The introduction and implementation of AWQ have multiple implications for the field of AI and LLM research:

  • It addresses a critical challenge in the deployment of LLMs, making them more accessible and efficient for real-world applications, especially on edge devices.
  • The method’s hardware efficiency and broad applicability suggest a wider adoption in serving solutions and platforms, potentially becoming a standard approach in LLM quantization.
  • Future research may explore further optimizations in scaling techniques and extend the approach to a wider array of model architectures and tasks.

System Implementation and Deployment

An efficient and flexible serving framework accompanies the AWQ approach, translating theoretical benefits into practical performance improvements. This framework leverages kernel fusion and other optimization techniques to realize speed gains in LLM inference tasks. The successful deployment of LLMs, such as the 70B parameter Llama-2 model on constrained devices like the NVIDIA Jetson Orin, exemplifies the real-world applicability and benefits of AWQ.

Conclusion

Activation-aware Weight Quantization (AWQ) represents a significant leap forward in the efficient and effective quantization of LLMs.
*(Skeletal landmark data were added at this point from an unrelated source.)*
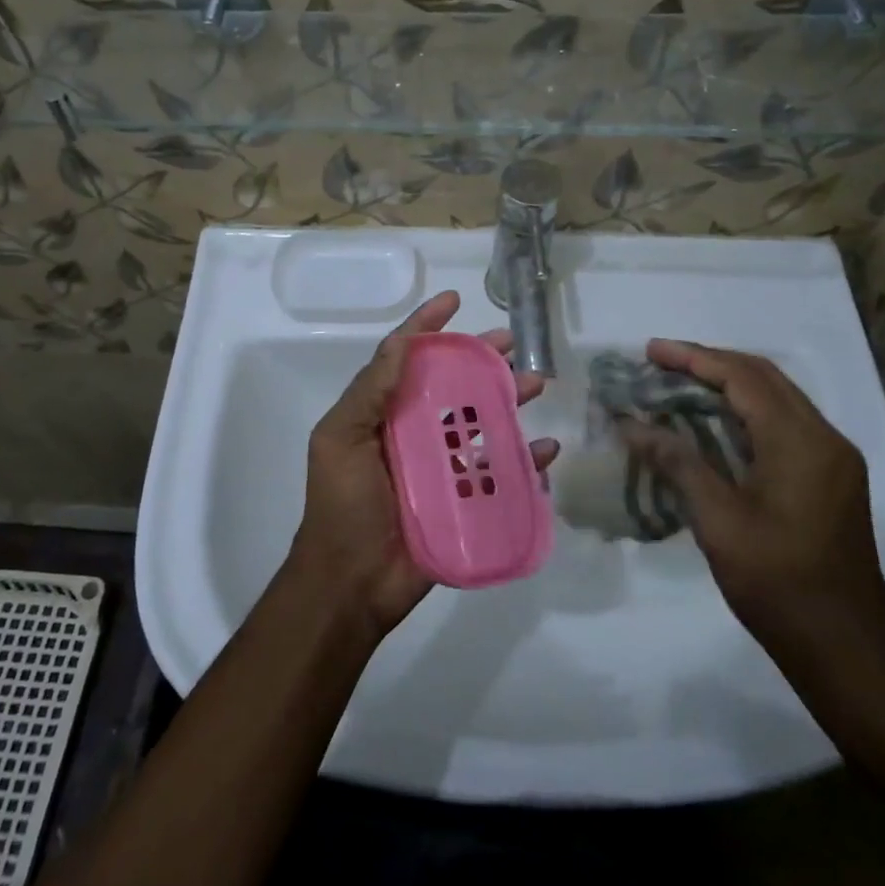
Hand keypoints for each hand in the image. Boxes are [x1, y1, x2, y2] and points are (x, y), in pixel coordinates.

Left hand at [287, 291, 559, 638]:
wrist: (349, 585)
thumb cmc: (341, 505)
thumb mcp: (340, 439)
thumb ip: (369, 391)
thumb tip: (402, 340)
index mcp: (381, 413)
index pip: (405, 358)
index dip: (427, 326)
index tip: (453, 300)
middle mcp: (412, 432)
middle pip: (452, 385)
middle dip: (480, 359)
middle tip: (512, 341)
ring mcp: (441, 467)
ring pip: (482, 422)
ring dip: (509, 401)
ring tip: (535, 384)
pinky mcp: (464, 501)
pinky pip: (500, 474)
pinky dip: (526, 460)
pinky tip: (545, 449)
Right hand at [625, 340, 884, 671]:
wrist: (846, 651)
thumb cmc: (778, 584)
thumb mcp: (718, 521)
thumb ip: (678, 462)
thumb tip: (631, 424)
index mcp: (801, 442)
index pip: (742, 377)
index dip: (693, 358)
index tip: (650, 351)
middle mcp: (825, 438)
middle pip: (764, 378)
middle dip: (710, 364)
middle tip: (660, 363)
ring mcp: (834, 459)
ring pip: (777, 398)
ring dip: (729, 385)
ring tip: (680, 385)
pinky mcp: (833, 479)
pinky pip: (786, 424)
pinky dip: (747, 412)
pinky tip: (714, 424)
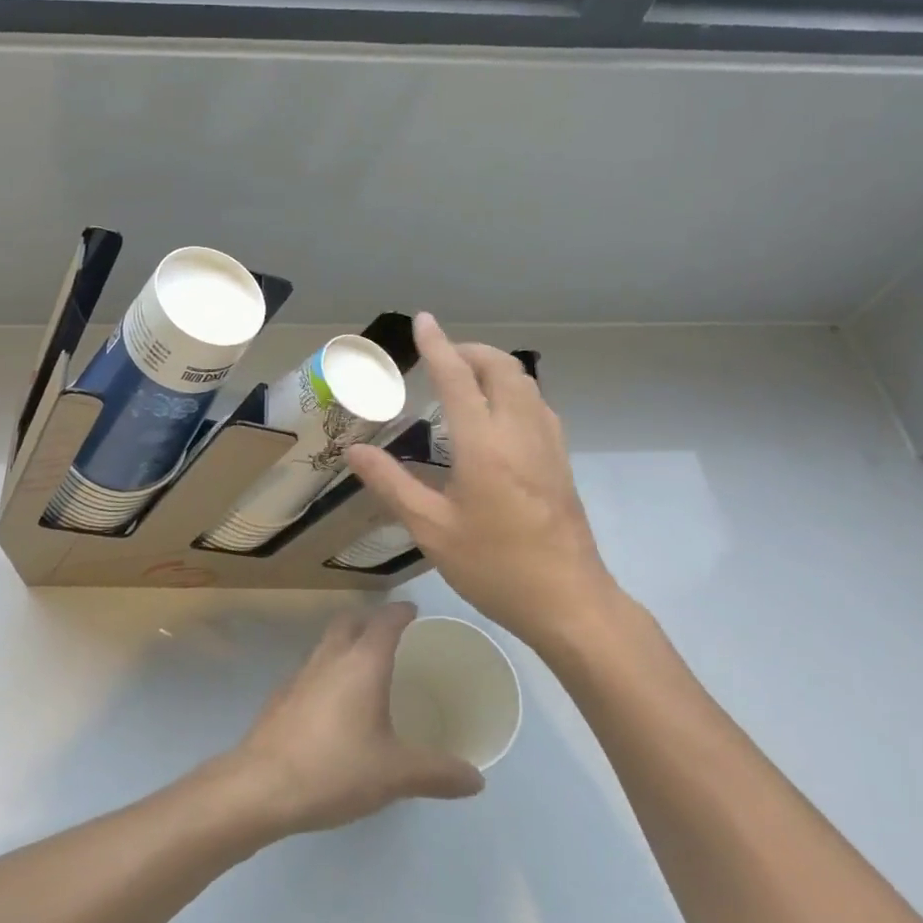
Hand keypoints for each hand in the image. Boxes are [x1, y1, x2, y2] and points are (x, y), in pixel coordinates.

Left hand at [227, 602, 483, 836]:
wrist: (261, 785)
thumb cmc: (335, 769)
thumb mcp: (395, 774)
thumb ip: (438, 773)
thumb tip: (477, 778)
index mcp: (362, 663)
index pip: (384, 621)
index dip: (401, 612)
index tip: (414, 611)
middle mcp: (329, 658)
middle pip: (349, 622)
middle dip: (370, 620)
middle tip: (391, 634)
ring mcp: (299, 675)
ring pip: (326, 643)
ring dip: (346, 643)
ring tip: (365, 667)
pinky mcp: (280, 697)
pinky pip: (310, 670)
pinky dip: (327, 672)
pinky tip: (333, 704)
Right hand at [345, 312, 617, 651]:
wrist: (569, 601)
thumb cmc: (494, 567)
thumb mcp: (432, 530)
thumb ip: (392, 485)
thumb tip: (354, 452)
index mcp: (483, 445)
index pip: (458, 377)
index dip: (437, 345)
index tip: (424, 321)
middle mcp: (520, 432)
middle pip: (501, 367)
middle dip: (470, 350)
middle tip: (441, 358)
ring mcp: (548, 444)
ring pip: (525, 382)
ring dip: (494, 368)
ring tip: (465, 380)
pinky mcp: (561, 460)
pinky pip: (538, 404)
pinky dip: (513, 390)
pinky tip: (497, 416)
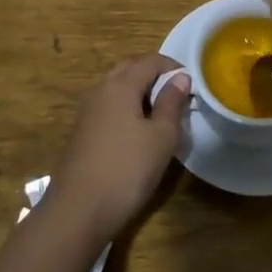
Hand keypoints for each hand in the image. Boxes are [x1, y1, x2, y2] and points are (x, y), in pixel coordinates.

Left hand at [50, 54, 189, 243]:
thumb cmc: (127, 169)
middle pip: (130, 68)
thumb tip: (181, 78)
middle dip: (154, 74)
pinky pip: (108, 105)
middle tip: (176, 93)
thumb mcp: (161, 137)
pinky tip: (137, 130)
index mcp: (120, 85)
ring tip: (160, 111)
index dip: (173, 67)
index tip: (192, 83)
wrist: (79, 210)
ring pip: (116, 87)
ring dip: (139, 90)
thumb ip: (171, 103)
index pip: (150, 61)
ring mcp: (87, 110)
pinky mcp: (82, 131)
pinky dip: (126, 106)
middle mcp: (101, 90)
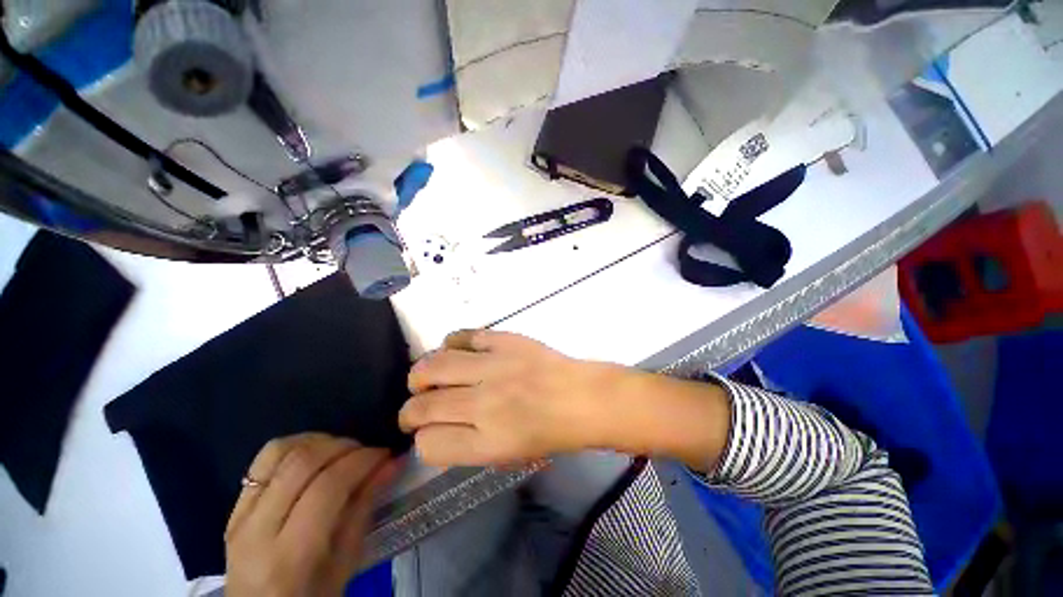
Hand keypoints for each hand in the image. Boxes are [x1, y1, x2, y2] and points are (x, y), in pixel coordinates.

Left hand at [225, 433, 397, 596]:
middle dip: (344, 446)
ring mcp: (239, 516)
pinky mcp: (234, 507)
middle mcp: (258, 530)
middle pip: (302, 462)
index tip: (385, 454)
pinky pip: (263, 460)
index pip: (327, 487)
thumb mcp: (346, 563)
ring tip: (342, 451)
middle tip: (367, 452)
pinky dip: (296, 446)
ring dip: (319, 441)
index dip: (361, 461)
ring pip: (279, 452)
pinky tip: (315, 454)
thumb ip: (364, 508)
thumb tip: (391, 463)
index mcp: (290, 556)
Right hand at [400, 330, 732, 471]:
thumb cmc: (553, 434)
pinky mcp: (504, 340)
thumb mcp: (510, 457)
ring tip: (426, 378)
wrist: (584, 397)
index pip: (429, 444)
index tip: (427, 433)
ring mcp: (493, 366)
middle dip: (410, 411)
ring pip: (433, 366)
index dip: (422, 441)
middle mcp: (484, 404)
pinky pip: (463, 336)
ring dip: (422, 374)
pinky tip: (454, 351)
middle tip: (416, 408)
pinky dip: (451, 344)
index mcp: (488, 442)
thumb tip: (439, 431)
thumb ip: (469, 446)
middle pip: (423, 406)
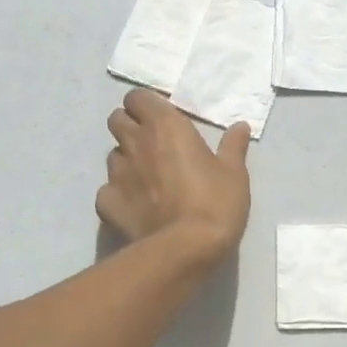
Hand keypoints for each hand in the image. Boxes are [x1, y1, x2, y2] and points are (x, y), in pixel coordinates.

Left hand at [97, 89, 250, 263]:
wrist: (185, 249)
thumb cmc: (215, 202)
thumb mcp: (234, 173)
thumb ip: (233, 146)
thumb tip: (240, 127)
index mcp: (165, 126)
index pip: (137, 97)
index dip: (145, 105)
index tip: (160, 117)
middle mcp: (135, 143)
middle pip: (117, 119)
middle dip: (129, 125)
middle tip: (151, 143)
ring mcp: (116, 173)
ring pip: (112, 155)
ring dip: (126, 159)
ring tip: (146, 178)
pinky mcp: (106, 202)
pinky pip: (107, 189)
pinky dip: (118, 193)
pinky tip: (135, 206)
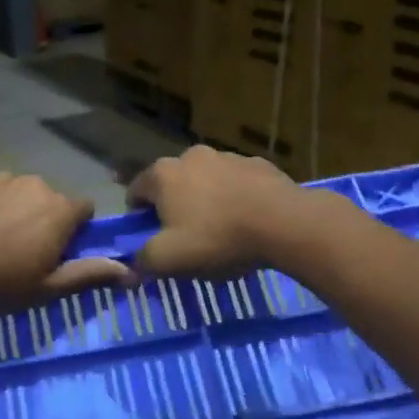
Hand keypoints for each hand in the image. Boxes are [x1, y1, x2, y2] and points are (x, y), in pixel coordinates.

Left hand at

Through a meticulous focus on the saliency of weights and innovative per-channel scaling, AWQ not only preserves but enhances model performance post-quantization. Its application across a variety of LLMs and tasks, coupled with significant speed and efficiency gains, positions AWQ as a pivotal advancement in the broader endeavor to make powerful AI models more accessible and practical for a wide range of applications.